▶ **Reading text**:

- Born: 1964 (age 61–62) Turin, Italy
- Education: University of Milan
- Title: Co-Founder of Tether

= Giancarlo Devasini =

Italian entrepreneur

Giancarlo Devasini (born 1964) is an Italian businessman and former physician. He is the chief financial officer of Bitfinex and co-owner of Tether.

According to Forbes, he is the richest person in Italy and was ranked the 24rd-richest person in the world, with an estimated net worth of $89.3 billion as of July 2026. He has been reported to hold an approximately 45% stake in Tether.

== Early life and education ==
Born in Turin, Devasini graduated from the University of Milan with a degree in medicine in 1990.

== Career ==

===Early career and business activities===
Devasini began working as a cosmetic surgeon, performing plastic surgery. However, he retired from medicine after two years and started working in the IT industry, where he founded several companies specializing in the distribution of computer components. He also founded a food delivery company called "Delitzia", which included a blog about organic food. In 1995, he was accused of product piracy by Microsoft. To avoid prosecution and continue his business, he agreed to pay a fine of one million Italian liras. Several of his companies later went bankrupt.

Entries of extracted data:
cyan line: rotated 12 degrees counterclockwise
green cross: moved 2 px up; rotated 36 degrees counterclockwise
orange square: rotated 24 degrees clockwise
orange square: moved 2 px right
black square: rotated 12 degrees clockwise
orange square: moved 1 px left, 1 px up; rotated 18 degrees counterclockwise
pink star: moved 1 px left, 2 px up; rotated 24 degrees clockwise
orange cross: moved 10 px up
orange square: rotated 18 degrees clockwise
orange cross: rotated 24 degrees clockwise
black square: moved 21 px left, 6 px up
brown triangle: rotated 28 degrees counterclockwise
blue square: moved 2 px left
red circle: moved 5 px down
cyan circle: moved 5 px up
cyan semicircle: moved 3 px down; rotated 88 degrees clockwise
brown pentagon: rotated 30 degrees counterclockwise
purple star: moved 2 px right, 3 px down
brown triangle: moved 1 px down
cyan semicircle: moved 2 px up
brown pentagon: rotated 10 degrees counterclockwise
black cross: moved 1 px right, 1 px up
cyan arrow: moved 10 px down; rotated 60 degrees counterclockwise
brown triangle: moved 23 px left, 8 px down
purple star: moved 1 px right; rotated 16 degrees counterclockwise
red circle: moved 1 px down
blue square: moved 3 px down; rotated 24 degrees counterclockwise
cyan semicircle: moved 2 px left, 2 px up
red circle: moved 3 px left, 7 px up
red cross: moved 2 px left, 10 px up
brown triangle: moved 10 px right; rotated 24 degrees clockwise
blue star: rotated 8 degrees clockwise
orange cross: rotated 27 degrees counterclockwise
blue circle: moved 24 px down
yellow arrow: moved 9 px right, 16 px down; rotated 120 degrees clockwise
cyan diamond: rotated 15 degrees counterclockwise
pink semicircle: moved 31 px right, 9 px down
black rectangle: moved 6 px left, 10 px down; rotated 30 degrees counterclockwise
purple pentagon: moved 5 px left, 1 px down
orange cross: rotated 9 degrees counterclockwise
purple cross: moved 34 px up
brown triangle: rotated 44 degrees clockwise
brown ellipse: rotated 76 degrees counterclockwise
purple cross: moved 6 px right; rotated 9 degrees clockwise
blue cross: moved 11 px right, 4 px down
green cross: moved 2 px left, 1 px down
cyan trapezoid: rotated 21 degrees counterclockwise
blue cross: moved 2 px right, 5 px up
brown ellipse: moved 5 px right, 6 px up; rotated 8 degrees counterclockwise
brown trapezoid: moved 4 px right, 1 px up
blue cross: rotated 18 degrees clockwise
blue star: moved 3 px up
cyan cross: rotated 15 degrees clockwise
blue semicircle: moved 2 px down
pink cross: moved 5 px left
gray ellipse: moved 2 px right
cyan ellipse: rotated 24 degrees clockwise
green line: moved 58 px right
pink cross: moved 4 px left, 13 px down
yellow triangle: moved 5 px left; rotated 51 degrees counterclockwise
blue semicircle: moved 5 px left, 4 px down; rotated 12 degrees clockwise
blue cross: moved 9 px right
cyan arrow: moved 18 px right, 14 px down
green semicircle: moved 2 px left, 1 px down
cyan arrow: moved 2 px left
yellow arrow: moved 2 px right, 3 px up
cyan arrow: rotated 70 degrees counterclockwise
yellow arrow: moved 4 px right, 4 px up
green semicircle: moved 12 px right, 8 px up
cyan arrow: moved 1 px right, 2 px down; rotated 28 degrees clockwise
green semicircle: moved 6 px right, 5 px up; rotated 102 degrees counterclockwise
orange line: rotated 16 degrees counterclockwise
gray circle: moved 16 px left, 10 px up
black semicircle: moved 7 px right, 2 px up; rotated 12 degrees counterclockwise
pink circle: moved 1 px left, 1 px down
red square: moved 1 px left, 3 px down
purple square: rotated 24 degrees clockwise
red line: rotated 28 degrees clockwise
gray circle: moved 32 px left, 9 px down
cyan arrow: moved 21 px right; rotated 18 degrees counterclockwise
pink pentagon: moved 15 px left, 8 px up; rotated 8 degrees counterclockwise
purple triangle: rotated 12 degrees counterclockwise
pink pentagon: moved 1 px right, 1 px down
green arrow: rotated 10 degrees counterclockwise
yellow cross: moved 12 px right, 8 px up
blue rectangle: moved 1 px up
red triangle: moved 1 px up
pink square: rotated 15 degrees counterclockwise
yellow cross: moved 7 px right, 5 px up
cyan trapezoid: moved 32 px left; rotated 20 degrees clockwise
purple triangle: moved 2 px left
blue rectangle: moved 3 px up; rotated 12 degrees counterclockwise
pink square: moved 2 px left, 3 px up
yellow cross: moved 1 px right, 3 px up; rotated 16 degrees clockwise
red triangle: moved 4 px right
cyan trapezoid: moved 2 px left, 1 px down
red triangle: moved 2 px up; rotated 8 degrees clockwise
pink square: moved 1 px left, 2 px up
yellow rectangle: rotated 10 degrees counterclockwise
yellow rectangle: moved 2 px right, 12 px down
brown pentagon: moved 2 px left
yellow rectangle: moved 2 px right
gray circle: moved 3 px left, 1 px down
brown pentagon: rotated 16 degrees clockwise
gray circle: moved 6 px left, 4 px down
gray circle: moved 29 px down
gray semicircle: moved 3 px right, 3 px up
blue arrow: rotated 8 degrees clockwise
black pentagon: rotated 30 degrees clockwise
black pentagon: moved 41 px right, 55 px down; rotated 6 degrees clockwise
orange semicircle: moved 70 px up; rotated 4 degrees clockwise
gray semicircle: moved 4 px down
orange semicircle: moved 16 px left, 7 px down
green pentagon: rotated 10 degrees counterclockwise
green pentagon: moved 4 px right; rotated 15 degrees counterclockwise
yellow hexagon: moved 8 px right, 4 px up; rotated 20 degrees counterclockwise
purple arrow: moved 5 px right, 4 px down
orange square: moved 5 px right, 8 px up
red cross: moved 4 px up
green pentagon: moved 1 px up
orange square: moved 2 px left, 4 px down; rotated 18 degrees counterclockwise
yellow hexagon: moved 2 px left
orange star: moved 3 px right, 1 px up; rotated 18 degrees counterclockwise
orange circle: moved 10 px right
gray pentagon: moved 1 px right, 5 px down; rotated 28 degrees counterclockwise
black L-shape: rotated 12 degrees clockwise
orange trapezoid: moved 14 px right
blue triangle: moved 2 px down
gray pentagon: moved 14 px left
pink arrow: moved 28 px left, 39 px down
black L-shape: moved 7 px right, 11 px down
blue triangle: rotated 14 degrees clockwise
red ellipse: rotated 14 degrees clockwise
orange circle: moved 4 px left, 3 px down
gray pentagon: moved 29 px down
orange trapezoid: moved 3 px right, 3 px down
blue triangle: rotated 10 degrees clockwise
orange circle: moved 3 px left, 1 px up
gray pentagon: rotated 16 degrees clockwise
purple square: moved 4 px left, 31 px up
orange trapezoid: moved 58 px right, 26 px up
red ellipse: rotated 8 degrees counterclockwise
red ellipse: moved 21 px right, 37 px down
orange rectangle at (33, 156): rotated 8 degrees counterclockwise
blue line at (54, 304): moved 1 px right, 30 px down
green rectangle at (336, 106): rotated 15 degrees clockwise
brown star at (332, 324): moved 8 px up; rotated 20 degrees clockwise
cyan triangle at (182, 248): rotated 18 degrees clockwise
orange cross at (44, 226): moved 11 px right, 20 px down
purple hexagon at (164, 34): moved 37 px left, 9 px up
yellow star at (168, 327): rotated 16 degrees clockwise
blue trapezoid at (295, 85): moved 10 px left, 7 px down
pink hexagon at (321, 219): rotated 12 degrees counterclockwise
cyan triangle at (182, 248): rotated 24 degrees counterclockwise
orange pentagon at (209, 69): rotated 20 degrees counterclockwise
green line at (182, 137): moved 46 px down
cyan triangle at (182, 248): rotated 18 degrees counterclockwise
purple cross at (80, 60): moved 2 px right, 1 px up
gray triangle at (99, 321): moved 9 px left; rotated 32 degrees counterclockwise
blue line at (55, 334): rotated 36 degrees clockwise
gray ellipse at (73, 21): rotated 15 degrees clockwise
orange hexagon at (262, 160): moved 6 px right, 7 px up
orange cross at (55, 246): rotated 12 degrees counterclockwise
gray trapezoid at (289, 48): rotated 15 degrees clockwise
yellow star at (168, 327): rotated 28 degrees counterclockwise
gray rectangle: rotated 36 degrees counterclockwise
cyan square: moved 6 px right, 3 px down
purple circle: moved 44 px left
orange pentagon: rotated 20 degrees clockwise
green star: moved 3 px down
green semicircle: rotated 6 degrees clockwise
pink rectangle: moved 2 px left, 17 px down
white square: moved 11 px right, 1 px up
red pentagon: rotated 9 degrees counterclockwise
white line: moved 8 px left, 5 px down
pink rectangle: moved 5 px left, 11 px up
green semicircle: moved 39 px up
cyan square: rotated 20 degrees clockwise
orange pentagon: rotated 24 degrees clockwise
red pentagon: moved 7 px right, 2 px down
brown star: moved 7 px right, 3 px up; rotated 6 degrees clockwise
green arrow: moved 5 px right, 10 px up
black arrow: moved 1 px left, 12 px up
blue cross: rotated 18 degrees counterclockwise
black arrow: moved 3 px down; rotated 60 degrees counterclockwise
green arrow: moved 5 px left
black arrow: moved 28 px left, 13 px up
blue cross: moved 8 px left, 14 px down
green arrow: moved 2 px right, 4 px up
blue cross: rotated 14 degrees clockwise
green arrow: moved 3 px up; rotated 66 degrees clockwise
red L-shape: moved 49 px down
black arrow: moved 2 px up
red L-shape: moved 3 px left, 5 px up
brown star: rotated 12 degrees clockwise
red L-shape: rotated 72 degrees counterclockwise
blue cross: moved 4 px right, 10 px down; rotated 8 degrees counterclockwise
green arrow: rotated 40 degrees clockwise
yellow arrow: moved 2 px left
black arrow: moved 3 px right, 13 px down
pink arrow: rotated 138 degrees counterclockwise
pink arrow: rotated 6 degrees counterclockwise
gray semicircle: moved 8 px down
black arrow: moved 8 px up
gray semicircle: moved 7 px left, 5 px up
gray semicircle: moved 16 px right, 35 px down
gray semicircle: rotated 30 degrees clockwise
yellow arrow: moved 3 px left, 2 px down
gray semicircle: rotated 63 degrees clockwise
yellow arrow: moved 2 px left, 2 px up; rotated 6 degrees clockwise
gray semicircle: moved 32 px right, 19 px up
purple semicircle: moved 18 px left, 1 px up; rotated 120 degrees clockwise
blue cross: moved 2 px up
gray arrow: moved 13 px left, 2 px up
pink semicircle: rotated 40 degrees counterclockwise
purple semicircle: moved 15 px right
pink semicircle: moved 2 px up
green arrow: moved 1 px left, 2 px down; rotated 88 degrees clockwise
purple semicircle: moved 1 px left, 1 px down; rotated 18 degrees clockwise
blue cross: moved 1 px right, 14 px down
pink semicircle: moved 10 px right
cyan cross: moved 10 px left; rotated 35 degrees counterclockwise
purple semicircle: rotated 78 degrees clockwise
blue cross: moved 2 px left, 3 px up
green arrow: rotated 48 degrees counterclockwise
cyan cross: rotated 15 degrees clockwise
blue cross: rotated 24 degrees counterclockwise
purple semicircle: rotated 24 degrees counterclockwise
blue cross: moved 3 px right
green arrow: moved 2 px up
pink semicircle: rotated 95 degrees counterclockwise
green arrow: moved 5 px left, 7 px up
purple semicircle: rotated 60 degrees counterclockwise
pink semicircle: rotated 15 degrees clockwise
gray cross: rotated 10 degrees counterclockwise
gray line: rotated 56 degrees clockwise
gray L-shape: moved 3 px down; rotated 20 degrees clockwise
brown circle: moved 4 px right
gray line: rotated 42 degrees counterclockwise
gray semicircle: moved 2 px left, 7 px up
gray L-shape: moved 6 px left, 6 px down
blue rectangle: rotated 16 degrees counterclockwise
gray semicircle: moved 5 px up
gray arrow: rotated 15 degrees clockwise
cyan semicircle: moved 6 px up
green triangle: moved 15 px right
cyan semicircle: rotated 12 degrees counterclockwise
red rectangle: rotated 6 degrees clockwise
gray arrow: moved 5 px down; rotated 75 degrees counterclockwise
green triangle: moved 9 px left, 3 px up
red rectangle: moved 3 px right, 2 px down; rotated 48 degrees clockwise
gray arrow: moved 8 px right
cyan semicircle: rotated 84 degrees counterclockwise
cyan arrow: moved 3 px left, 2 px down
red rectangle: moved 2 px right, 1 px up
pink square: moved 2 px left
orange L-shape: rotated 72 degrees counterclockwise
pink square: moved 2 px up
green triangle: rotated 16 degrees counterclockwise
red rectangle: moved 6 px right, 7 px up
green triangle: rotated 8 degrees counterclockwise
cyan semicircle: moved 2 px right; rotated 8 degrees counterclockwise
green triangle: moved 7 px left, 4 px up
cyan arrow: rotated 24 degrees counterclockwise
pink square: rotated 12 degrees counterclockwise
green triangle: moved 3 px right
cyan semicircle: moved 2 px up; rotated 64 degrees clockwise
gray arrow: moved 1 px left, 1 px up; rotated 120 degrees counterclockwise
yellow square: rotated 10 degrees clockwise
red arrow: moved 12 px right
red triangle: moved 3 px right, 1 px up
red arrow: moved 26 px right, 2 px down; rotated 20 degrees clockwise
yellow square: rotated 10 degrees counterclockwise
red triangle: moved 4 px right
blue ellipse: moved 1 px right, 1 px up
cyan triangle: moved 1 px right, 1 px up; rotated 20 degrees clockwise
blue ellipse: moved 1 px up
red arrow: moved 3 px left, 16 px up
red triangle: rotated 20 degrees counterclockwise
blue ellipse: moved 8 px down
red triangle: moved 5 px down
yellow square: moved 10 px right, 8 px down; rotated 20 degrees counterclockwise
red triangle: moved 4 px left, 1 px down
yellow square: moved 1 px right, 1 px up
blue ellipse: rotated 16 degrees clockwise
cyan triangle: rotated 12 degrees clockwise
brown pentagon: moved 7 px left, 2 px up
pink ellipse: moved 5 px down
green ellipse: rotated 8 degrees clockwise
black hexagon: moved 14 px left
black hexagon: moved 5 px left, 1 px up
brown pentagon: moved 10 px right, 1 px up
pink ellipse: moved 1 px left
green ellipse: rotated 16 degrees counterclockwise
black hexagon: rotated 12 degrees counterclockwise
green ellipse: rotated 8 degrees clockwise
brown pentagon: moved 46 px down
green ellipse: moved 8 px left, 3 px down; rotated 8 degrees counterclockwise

▶ **Exercise tasks**:
[1] Render this sentence from the article on Giancarlo Devasini in Spanish: "Born in Turin, Devasini graduated from the University of Milan with a degree in medicine in 1990."
[2] Please carry on the article on Giancarlo Devasini from its final sentence.
This material has no connection to the article on Giancarlo Devasini.

▶ **Responses by item number**:
[1] Nacido en Turín, Devasini se licenció en Medicina por la Universidad de Milán en 1990.

[2]
===Involvement in cryptocurrency and Bitfinex===
Devasini later became involved in the cryptocurrency sector and participated in the founding of the Bitfinex trading platform in 2012. When Bitfinex ran into financial difficulties in 2018, Devasini used Tether's reserves to keep Bitfinex afloat. Due to this conflict of interest, he paid a fine of US$18.5 million in New York in 2021 to settle a lawsuit. In 2026, Tether was described as a highly profitable company that paid $10.9 billion in dividends in 2025, with its USDT stablecoin valued at approximately $184 billion and dominating the market for dollar-pegged digital assets.
===Activities in Lugano===
Between 2017 and 2023, Devasini lived in the city of Lugano in Ticino and established contacts with local politicians. Tether has also signed a memorandum of understanding with the city of Lugano to promote cryptocurrencies and blockchain technology.